**DO THIS**
Give each line of the data below as a JSON list of strings, one string per line and no blank lines. Leave out the pictures.
[Start of MATERIAL FOR THIS EXERCISE]
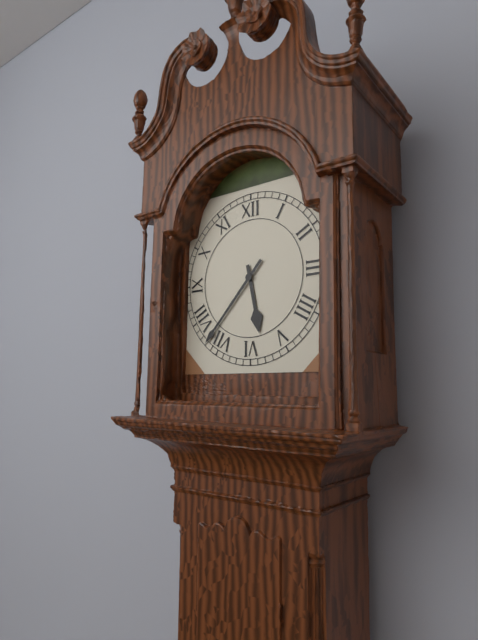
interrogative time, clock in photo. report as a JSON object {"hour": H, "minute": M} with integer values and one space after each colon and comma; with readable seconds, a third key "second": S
{"hour": 5, "minute": 37}
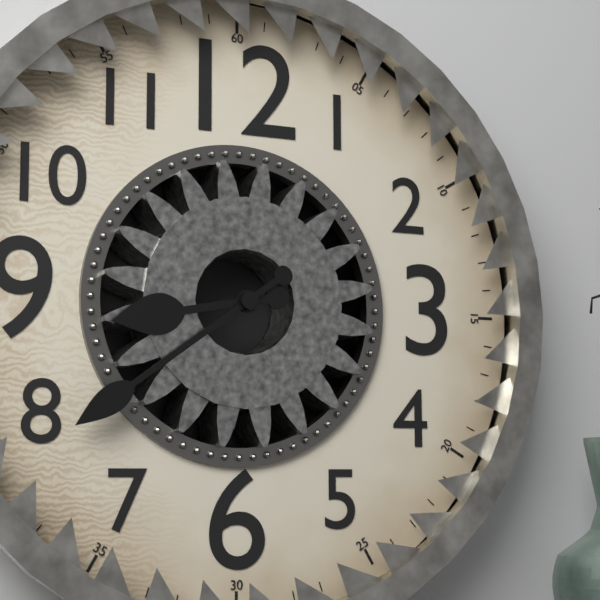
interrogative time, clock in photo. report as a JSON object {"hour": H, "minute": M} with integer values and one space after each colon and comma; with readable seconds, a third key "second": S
{"hour": 8, "minute": 39}
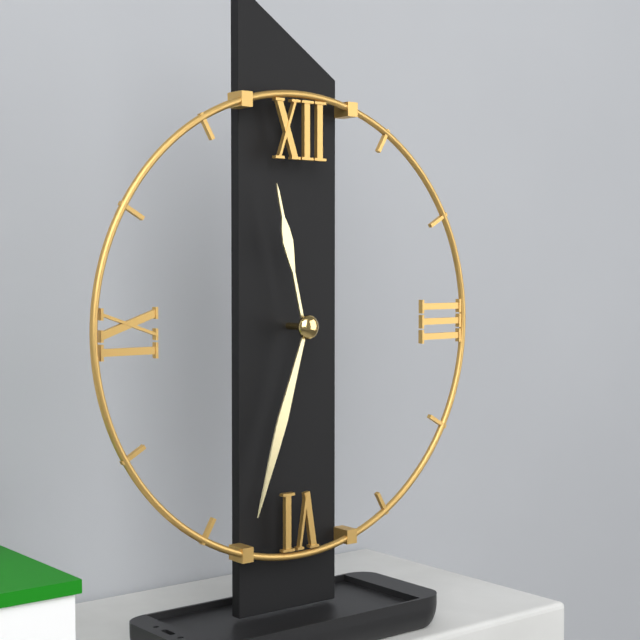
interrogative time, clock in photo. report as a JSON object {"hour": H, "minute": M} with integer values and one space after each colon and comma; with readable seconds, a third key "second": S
[End of MATERIAL FOR THIS EXERCISE]
**SOLUTION TO THIS PROBLEM**
[
  "interrogative time, clock in photo. report as a JSON object {\"hour\": H, \"minute\": M} with integer values and one space after each colon and comma; with readable seconds, a third key \"second\": S",
  "{\"hour\": 5, \"minute\": 37}",
  "interrogative time, clock in photo. report as a JSON object {\"hour\": H, \"minute\": M} with integer values and one space after each colon and comma; with readable seconds, a third key \"second\": S",
  "{\"hour\": 8, \"minute\": 39}",
  "interrogative time, clock in photo. report as a JSON object {\"hour\": H, \"minute\": M} with integer values and one space after each colon and comma; with readable seconds, a third key \"second\": S"
]